President Trump has repeatedly warned of potential voter fraud associated with mass mail-in ballots for the November election, but a bigger threat might be sheer incompetence. Can we really rely on the U.S. Postal Service to handle a nationwide influx of mail-in ballots beginning next month?
So far, there’s not much reason for confidence. Last week in New York City, the Board of Elections threw out more than 84,000 mail-in ballots for the June 23 Democratic primary. That was out of a total of nearly 319,000 mail-in ballots, which means about 21 percent of all mail-in ballots were invalidated.
The New York Post reported, “One out of four mail-in ballots were disqualified for arriving late, lacking a postmark or failing to include a voter’s signature, or other defects.” What’s more, it took six weeks to declare a winner in two closely watched Democratic congressional primary races, largely because of delays associated with a surge of mail-in votes.
Elsewhere around the country, similar problems are cropping up.
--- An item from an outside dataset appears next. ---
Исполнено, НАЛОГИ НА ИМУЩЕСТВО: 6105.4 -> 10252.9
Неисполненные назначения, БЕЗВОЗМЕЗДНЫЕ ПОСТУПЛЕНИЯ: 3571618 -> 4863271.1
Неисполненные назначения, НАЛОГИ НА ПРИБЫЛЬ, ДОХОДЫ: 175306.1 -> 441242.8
In Pennsylvania, mail-in ballot problems kept tens of thousands of residents from voting in the June primaries. In California, more than 100,000 mail-in ballots were rejected in the March presidential primary, mostly for missing the postmark and arrival deadlines.
Missing deadlines is turning out to be a real problem. A recent NPR analysis of 2020 mail-in primary ballots found significant rates of rejection because of late arrival. In Virginia, for example, more than 5.6 percent of all primary mail-in ballots were thrown out for arriving after the deadline. The numbers themselves are not large, but in a close election they can make all the difference—after all, Trump won in 2016 because of just 80,000 votes in three key states.
All these problems suggest the Postal Service isn’t prepared to handle an influx of voting by mail this November, as well as the possibility that no winner will be declared on election night because of mail-in ballot delays.
Postmaster General Louis DeJoy last week said the Postal Service is expecting “an unprecedented increase in election mail volume due to the pandemic,” yet insisted it “has ample capacity to deliver all election mail securely and on time in accordance with our delivery standards.”
Based on all the mail-in ballot problems we’ve seen so far this year, that doesn’t seem to be the case. The Postal Service has been bleeding money for a long time—its losses this year reached $1.5 billion, compared to $1.1 billion last year—and the coronavirus pandemic has made things worse as the volume of mail sent by businesses has plummeted. Last month, the Postal Service agreed to a $10 billion loan from the U.S. Treasury Department after congressional negotiations to give the service as much as $25 billion fell through.
DeJoy’s efforts to manage these losses, which include a hiring freeze for leadership positions announced last week, have been denounced by Democrats who sound increasingly like conspiracy theorists. Rep. Gerry Connolly of Virginia, the Democrat who chairs the committee overseeing the postal service, accused DeJoy of “deliberate sabotage to disrupt mail service on the eve of the election—an election that hinges on mail-in ballots.”
Democrats complain that DeJoy, a Republican and a Trump supporter, is a “partisan” postmaster general, and that his efforts to shore up the Postal Service are really a ploy to steal the election.
But to the extent the Postal Service has a political bias, it certainly isn’t DeJoy’s fault—and in fact, it goes in the other direction. Last month, the American Postal Workers Union’s National Executive Board endorsed Joe Biden, saying in a statement that Trump is “a serious threat to our decent postal jobs, our unions and to the right of the people to a public Postal Service.”
That’s not to say there’s a conspiracy in the other direction, that Postal Service workers are going to mishandle mail-in ballots on purpose to hurt Trump. Only that relying on a failing government agency like the Postal Service to ensure the integrity of a presidential election might not be a good idea, especially given all the problems we’ve already seen with mail-in ballots in primary elections this year.